Enraged with jealousy, a heartbroken Angelique (who is a witch, I might add) casts a spell upon Josette that causes her to leap off a cliff and fall to her death as Barnabas watches, helpless. Surviving the same fall, a grief-stricken and suicidal Barnabas discovers to his horror that he has been cursed by Angelique to forever walk the Earth as a soulless vampire. Only Angelique doesn’t want him walking around: she promptly leads a pack of pitchfork-wielding townsfolk to Collinwood Manor and has Barnabas chained up, placed inside a coffin and buried underground. Women, right?

Cut to almost two centuries later, to a time of bell-bottoms, Volkswagen hippie vans, disco-dancing, The Carpenters and troll dolls. The year is 1972, and the Collins family business is a hollow shell of its glory days. Elizabeth Collins (Michelle Pfeiffer, “Stardust”) presides over the Collinwood Manor household, which includes her sour-faced 15-year-old daughter Carolyn (Chloë Grace Moretz, “Hugo”), troubled 10-year-old nephew David (Gulliver McGrath), philandering brother Roger (Johnny Lee Miller, “Trainspotting”), cranky caretaker Willy (Jackie Earle Haley, “A Nightmare on Elm Street”) and drunken live-in psychiatrist Dr. Julia Hoffman (Burton’s squeeze, Helena Bonham Carter).


To say they’re dysfunctional would be an understatement, but their dysfunctionality is about to get a whole lot worse. Barnabas, still helplessly trapped in his coffin, is by pure chance discovered by a group of unwitting construction workers, who free him from his horribly cramped prison and are quickly drained of their blood. “You can’t imagine how thirsty I am,” proclaims Barnabas. Claiming to be a distant relative from England, Barnabas is taken in by his misfit descendants and soon becomes determined to restore the Collins family business to its former glory. Trouble is, the company’s main competition is a fellow fishing corporation owned by none other than Angelique, who hasn’t aged a day and is none too happy about Barnabas’ lucky escape.

The primary joke of “Dark Shadows” is that Barnabas, an 18th-century man/vampire of high class, is tragically out of place in a world of Chevies, doobies, rollerskates and Scooby-Doo. His fascination upon seeing his first lava lamp is priceless, as is his bafflement upon seeing Karen Carpenter on the family tube, a sight he confuses for a “tiny songstress” trapped inside a wooden box by way of sorcery. Indeed, there’s much rib-tickling amusement to be had from this vampire-out-of-time formula, but it’s difficult to shake the feeling that all of it isn’t just “Austin Powers” adjusted to fit the Tim Burton mould - instead of “You’re shagadelic, baby,” we have, “What fertile birthing hips you have,” which lessens in hilarity after its umpteenth utterance.

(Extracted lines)
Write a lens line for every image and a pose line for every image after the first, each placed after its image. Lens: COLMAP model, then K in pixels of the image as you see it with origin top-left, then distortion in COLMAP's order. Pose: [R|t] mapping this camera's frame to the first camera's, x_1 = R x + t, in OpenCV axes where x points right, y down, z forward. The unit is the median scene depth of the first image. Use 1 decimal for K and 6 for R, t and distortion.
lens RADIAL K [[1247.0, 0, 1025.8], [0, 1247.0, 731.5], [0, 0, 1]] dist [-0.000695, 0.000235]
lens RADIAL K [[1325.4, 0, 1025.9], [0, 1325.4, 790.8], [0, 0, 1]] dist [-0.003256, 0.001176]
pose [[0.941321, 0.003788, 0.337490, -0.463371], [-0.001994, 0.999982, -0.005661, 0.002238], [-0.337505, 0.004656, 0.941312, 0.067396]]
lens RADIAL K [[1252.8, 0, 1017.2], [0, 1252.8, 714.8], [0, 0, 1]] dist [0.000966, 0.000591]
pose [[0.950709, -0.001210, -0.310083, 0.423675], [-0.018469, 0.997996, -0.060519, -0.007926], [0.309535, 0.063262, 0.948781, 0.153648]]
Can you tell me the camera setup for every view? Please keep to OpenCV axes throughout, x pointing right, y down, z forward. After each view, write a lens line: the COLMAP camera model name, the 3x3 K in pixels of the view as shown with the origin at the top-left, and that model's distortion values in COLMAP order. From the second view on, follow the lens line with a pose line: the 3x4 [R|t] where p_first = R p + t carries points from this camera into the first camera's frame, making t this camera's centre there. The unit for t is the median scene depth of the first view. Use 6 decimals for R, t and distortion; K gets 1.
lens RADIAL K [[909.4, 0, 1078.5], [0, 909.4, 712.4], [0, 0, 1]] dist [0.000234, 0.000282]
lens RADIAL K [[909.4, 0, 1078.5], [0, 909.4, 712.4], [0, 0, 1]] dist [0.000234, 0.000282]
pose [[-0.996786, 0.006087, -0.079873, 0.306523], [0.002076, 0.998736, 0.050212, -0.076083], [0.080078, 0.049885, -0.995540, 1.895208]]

▶ **WHAT TO WORK ON**
(a) From the Dark Shadows review above, return the passage starting at "Enraged with jealousy, a" and ending at "underground. Women, right?".
(b) For each statement, say whether the Dark Shadows review above agrees with it, and quote the words of the review that decide it: (i) Carolyn is Elizabeth Collins's 15-year-old daughter. (ii) Barnabas is freed from his coffin by a group of townsfolk. (iii) Barnabas claims to be a distant relative from France.

▶ **WRITTEN RESPONSES**
(a)
Enraged with jealousy, a heartbroken Angelique (who is a witch, I might add) casts a spell upon Josette that causes her to leap off a cliff and fall to her death as Barnabas watches, helpless. Surviving the same fall, a grief-stricken and suicidal Barnabas discovers to his horror that he has been cursed by Angelique to forever walk the Earth as a soulless vampire. Only Angelique doesn’t want him walking around: she promptly leads a pack of pitchfork-wielding townsfolk to Collinwood Manor and has Barnabas chained up, placed inside a coffin and buried underground. Women, right?

(b)
(i) Yes: "her sour-faced 15-year-old daughter Carolyn"
(ii) No: "discovered by a group of unwitting construction workers, who free him from his horribly cramped prison"
(iii) No: "Claiming to be a distant relative from England"